Quoted passage:

========

I wish the fence wasn't so high because I'm quite sure that the house itself is every bit as groovy.
I love the days when this is my office.
The next two hours of driving was a bit boring, one long road and a string of strange towns like East Durham, which is apparently some sort of Irish ghetto situated exactly in the middle of nowhere. Every shop, hotel, and garage, heck, even the firehouse, had shamrocks on it, but everything had this sad shabbiness to it, as if I'd missed East Durham's heyday by about 15 years. I hit snow squalls in Seward, hanging curtains that I drove into and out of for miles. I passed a small municipal airport with a banner that proudly proclaimed "Celebrating 50 years of relatively safe flying".
My second appointment was 3 1/2 miles from Cooperstown. No, I didn't go to the H o F. Why? Because I'd rather give myself a tattoo with household items than watch a baseball game.

========

Data under study:
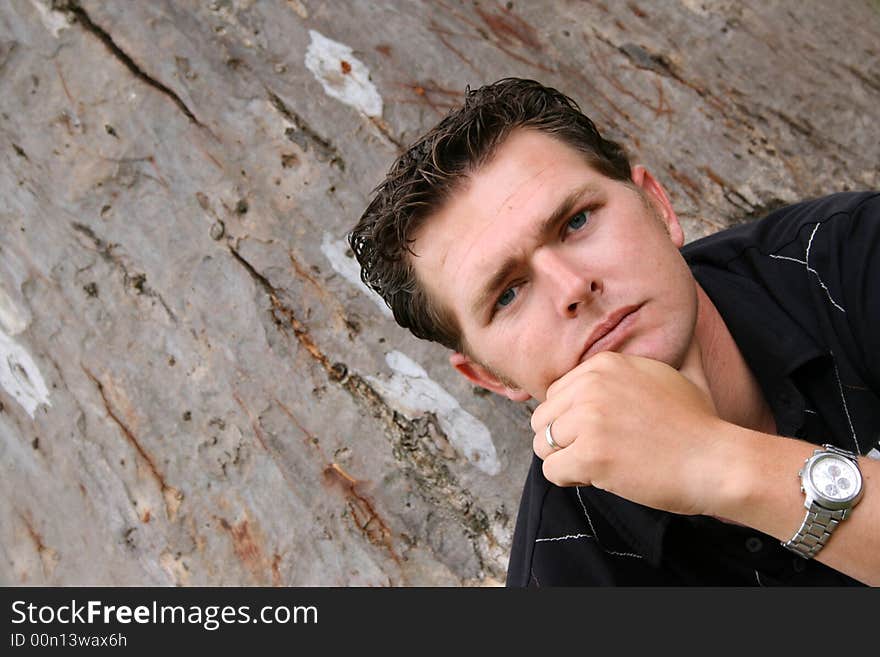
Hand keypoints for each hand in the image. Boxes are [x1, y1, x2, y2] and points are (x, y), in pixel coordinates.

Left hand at [531, 341, 726, 515]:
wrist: (719, 462)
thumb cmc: (701, 425)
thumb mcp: (679, 375)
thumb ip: (663, 356)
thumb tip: (686, 329)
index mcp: (604, 364)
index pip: (556, 394)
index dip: (575, 419)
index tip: (607, 429)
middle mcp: (592, 385)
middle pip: (543, 418)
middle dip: (566, 440)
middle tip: (604, 450)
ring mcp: (589, 418)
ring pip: (542, 445)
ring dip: (567, 461)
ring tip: (604, 463)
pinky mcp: (590, 453)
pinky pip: (552, 471)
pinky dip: (571, 480)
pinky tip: (603, 476)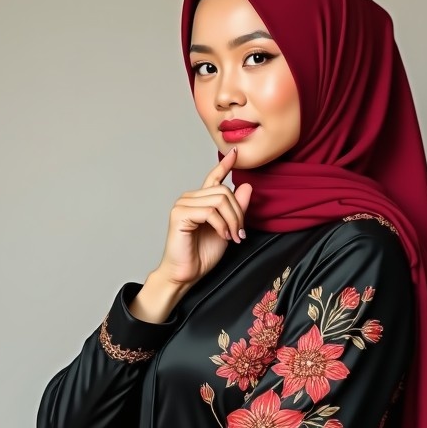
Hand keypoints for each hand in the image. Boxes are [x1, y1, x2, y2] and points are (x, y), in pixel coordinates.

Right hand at [154, 148, 252, 288]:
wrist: (186, 273)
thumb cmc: (202, 254)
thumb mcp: (227, 228)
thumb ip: (236, 208)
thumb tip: (246, 186)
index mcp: (200, 201)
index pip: (213, 177)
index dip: (225, 165)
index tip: (236, 153)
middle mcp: (190, 198)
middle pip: (224, 191)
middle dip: (238, 213)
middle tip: (240, 233)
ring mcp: (183, 205)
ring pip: (219, 200)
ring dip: (232, 220)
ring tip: (233, 236)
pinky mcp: (180, 214)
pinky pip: (210, 212)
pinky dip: (221, 225)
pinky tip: (223, 236)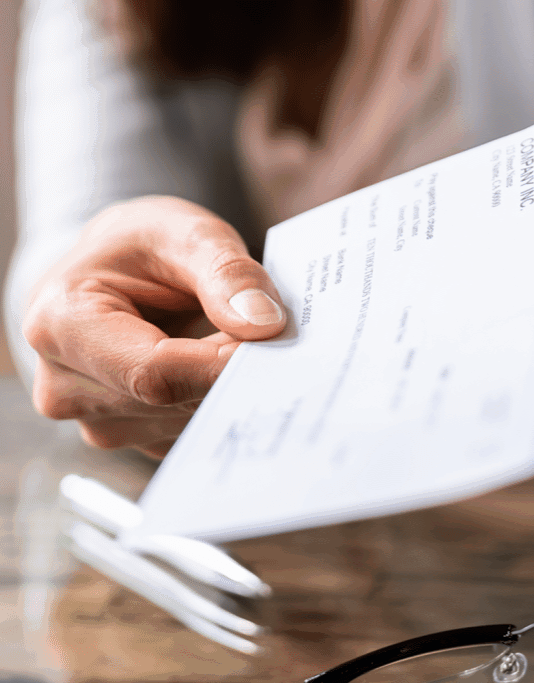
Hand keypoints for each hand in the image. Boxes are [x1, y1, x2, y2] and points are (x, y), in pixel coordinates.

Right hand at [22, 196, 286, 458]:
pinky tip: (230, 368)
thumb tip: (264, 324)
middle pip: (172, 401)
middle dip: (232, 372)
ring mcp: (97, 421)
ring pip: (189, 421)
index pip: (154, 372)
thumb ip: (227, 273)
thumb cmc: (144, 247)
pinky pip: (192, 431)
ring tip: (244, 342)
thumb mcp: (187, 233)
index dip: (221, 364)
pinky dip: (222, 401)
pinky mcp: (132, 436)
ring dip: (229, 387)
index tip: (276, 345)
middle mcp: (65, 387)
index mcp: (61, 326)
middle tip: (277, 339)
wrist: (117, 270)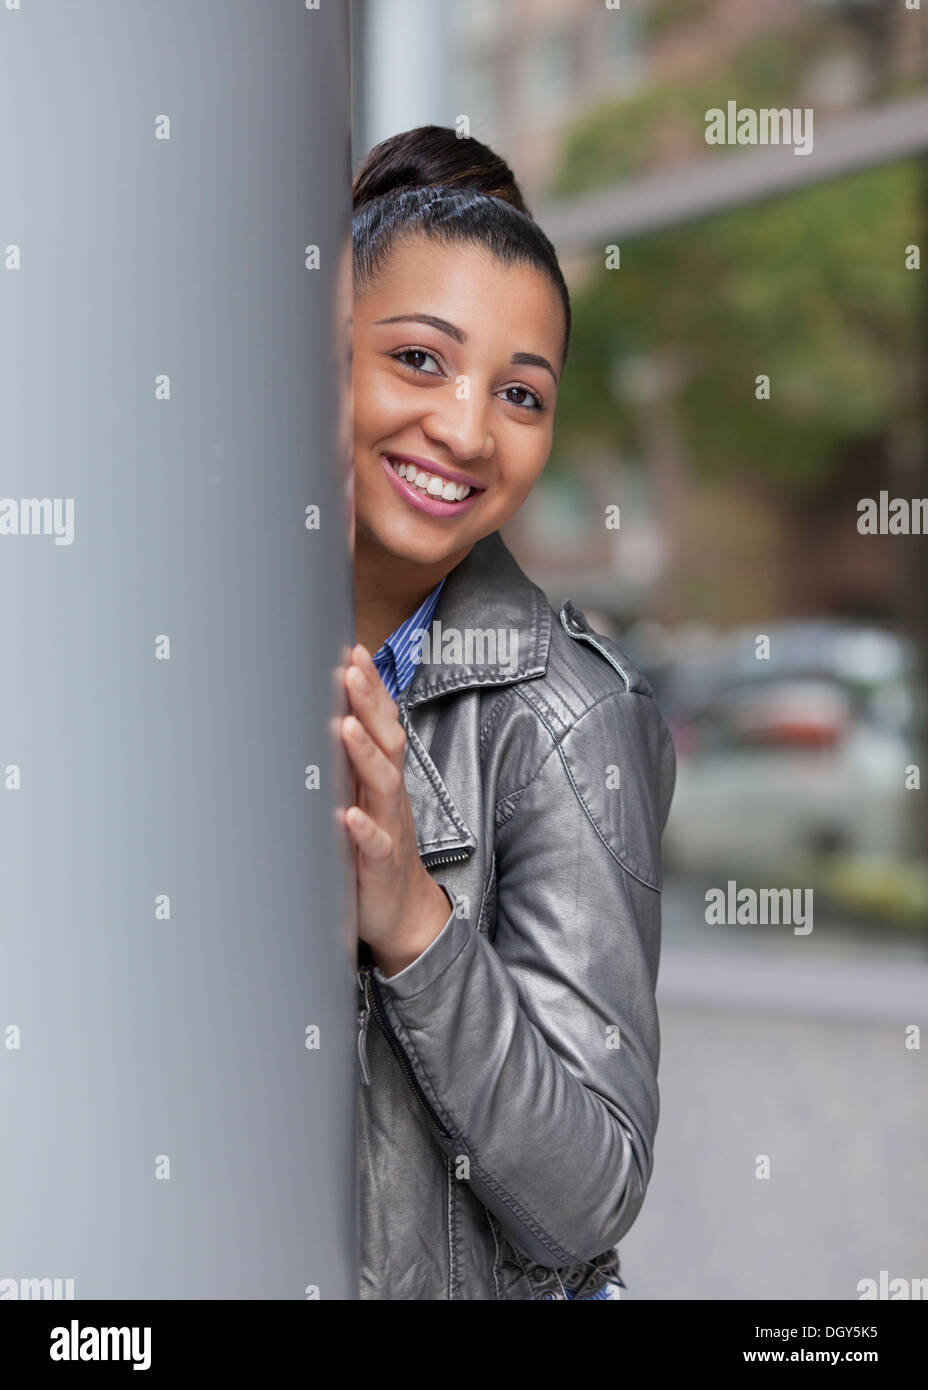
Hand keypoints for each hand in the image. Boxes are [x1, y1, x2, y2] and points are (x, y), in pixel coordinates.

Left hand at [338, 644, 453, 976]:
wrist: (404, 912)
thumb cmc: (376, 848)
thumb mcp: (363, 798)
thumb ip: (351, 762)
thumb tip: (327, 716)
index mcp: (383, 778)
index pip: (382, 723)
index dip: (372, 688)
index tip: (355, 652)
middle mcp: (389, 797)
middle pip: (387, 741)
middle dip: (370, 703)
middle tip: (352, 670)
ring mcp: (388, 828)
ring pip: (383, 785)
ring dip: (366, 754)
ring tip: (348, 726)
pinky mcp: (380, 865)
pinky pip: (375, 845)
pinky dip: (363, 829)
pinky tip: (348, 816)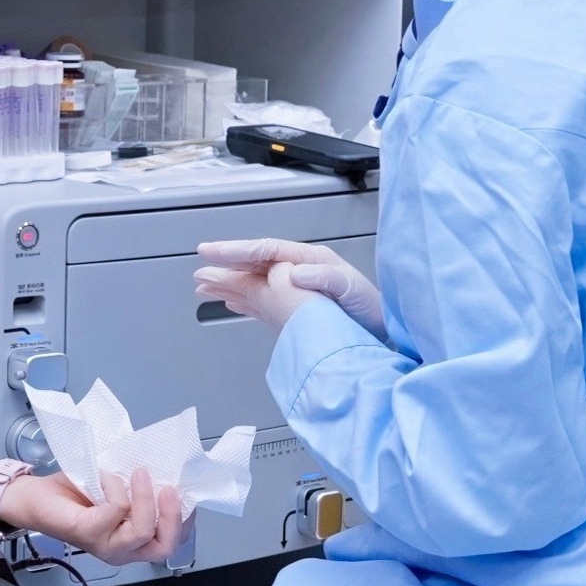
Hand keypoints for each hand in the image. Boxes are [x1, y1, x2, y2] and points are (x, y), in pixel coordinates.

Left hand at [1, 468, 183, 565]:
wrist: (34, 497)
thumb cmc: (73, 494)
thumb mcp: (116, 488)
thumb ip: (139, 488)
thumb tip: (165, 470)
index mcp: (132, 542)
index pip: (171, 543)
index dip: (185, 521)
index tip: (185, 491)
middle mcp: (121, 550)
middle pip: (164, 547)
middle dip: (173, 517)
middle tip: (169, 487)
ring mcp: (104, 545)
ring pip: (142, 532)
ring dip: (146, 498)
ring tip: (140, 474)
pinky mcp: (88, 533)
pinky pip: (116, 510)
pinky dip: (115, 487)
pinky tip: (105, 476)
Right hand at [198, 238, 386, 338]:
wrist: (385, 334)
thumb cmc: (373, 309)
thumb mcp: (350, 287)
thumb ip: (324, 277)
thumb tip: (292, 270)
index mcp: (309, 261)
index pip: (265, 251)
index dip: (236, 251)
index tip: (213, 253)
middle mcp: (299, 272)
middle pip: (254, 265)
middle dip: (225, 267)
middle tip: (200, 271)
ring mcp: (295, 290)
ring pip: (254, 283)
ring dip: (229, 284)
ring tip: (204, 287)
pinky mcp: (295, 310)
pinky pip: (261, 301)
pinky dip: (243, 301)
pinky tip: (231, 302)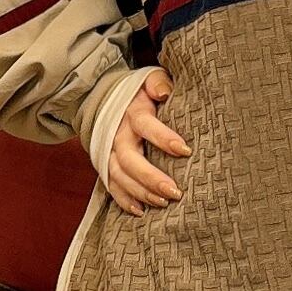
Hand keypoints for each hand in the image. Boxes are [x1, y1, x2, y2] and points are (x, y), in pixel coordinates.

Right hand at [105, 70, 188, 215]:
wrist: (106, 99)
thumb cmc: (140, 93)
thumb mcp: (149, 79)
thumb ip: (159, 83)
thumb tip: (164, 92)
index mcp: (132, 112)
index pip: (146, 124)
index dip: (163, 137)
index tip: (185, 150)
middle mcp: (117, 134)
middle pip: (130, 159)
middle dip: (151, 177)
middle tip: (175, 192)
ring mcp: (109, 152)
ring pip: (120, 176)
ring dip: (140, 192)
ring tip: (163, 203)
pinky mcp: (106, 165)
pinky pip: (111, 185)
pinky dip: (123, 200)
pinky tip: (140, 211)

========

Tasks to carry out:
a: Revise the part of the road-trip passage that opens with the words containing "I love the days" and closes with "a baseball game.", putting "hailstorms" wherever "snow squalls" appears.
b: Answer these from the road-trip passage:
(i) In which town did every shop, hotel, and garage have shamrocks on it?
(ii) Where did the driver hit snow squalls?
(iii) How far from Cooperstown was the second appointment?
The records have no connection to the road-trip passage.

Answers for the exercise:
a:
I love the days when this is my office.
The next two hours of driving was a bit boring, one long road and a string of strange towns like East Durham, which is apparently some sort of Irish ghetto situated exactly in the middle of nowhere. Every shop, hotel, and garage, heck, even the firehouse, had shamrocks on it, but everything had this sad shabbiness to it, as if I'd missed East Durham's heyday by about 15 years. I hit hailstorms in Seward, hanging curtains that I drove into and out of for miles. I passed a small municipal airport with a banner that proudly proclaimed "Celebrating 50 years of relatively safe flying".
My second appointment was 3 1/2 miles from Cooperstown. No, I didn't go to the H o F. Why? Because I'd rather give myself a tattoo with household items than watch a baseball game.

b:
(i) East Durham
(ii) Seward
(iii) 3 1/2 miles